• _GIVEN DATA_:
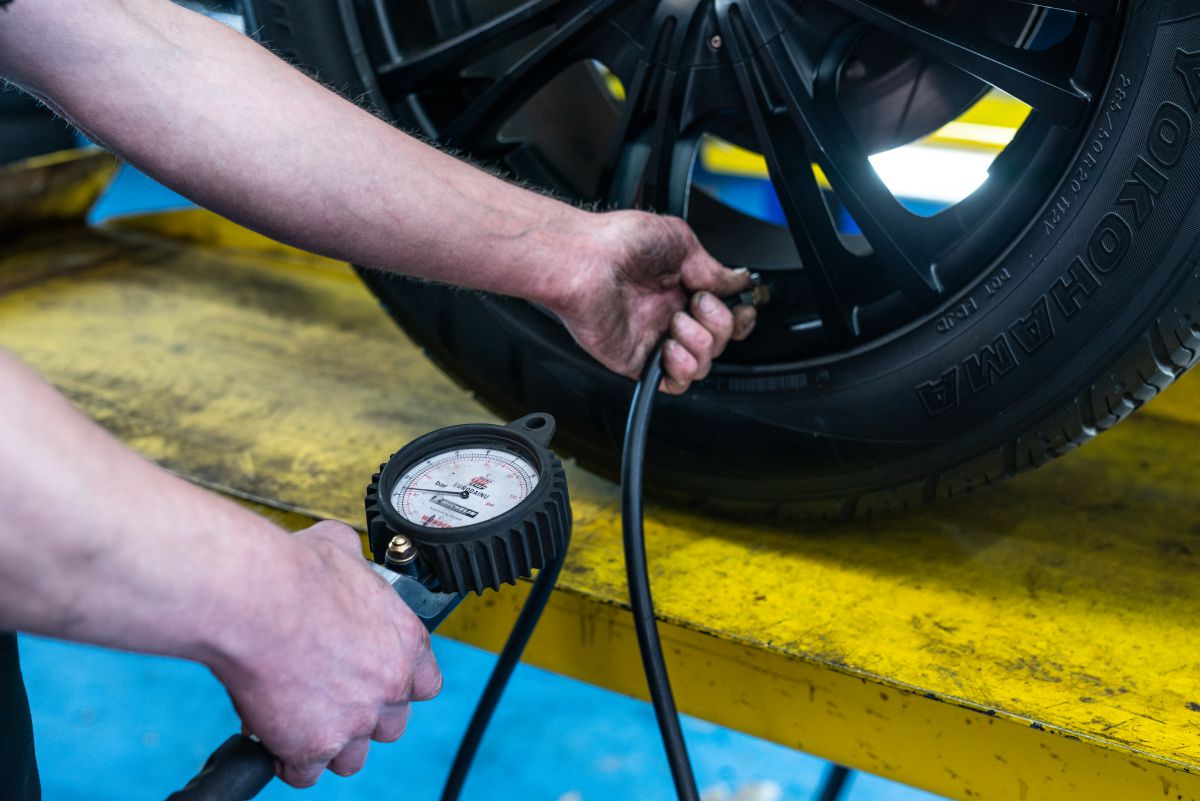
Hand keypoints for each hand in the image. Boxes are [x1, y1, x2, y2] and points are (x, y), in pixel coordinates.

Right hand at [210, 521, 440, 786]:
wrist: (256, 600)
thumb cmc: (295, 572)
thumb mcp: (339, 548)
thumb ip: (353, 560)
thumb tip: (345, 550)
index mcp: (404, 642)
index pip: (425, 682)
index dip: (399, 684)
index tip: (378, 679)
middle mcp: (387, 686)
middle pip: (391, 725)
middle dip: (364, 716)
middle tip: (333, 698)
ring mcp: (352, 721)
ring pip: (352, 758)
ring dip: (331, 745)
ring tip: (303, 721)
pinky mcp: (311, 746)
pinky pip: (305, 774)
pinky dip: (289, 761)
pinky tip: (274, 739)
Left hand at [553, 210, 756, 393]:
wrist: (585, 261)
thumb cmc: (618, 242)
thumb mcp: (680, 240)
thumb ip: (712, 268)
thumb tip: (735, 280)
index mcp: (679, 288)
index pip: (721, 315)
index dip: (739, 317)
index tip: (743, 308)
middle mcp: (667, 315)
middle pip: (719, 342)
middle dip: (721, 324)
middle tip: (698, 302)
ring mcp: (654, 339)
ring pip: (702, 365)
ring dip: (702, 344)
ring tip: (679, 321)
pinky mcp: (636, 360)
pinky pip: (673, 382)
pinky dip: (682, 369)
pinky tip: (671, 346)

* * *

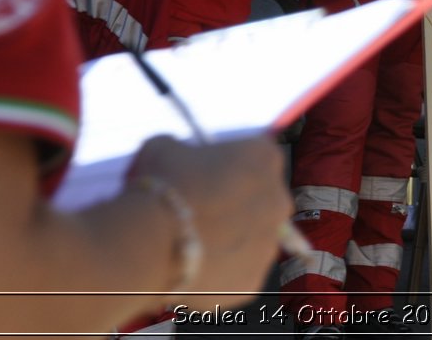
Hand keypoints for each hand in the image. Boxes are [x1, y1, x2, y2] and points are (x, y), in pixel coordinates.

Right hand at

• _TASK OBJECTIVE_: Look through the data above and return exactly the lines from the one that contains "ring mcp: (352, 721)" to the one that contains "thumb mcp: (680, 240)", inclusive, with nothing else.

• _REPLY_:
ring mcp: (352, 721)
ring pip: (352, 758)
ring dip: (331, 745)
ring tip: (303, 721)
pinky mcp: (311, 746)
pinky pip: (305, 774)
pinky dip: (289, 761)
pinky tip: (274, 739)
Left hand at [553, 210, 756, 393]:
wrist: (585, 261)
thumb cmc: (618, 242)
thumb mcp: (680, 240)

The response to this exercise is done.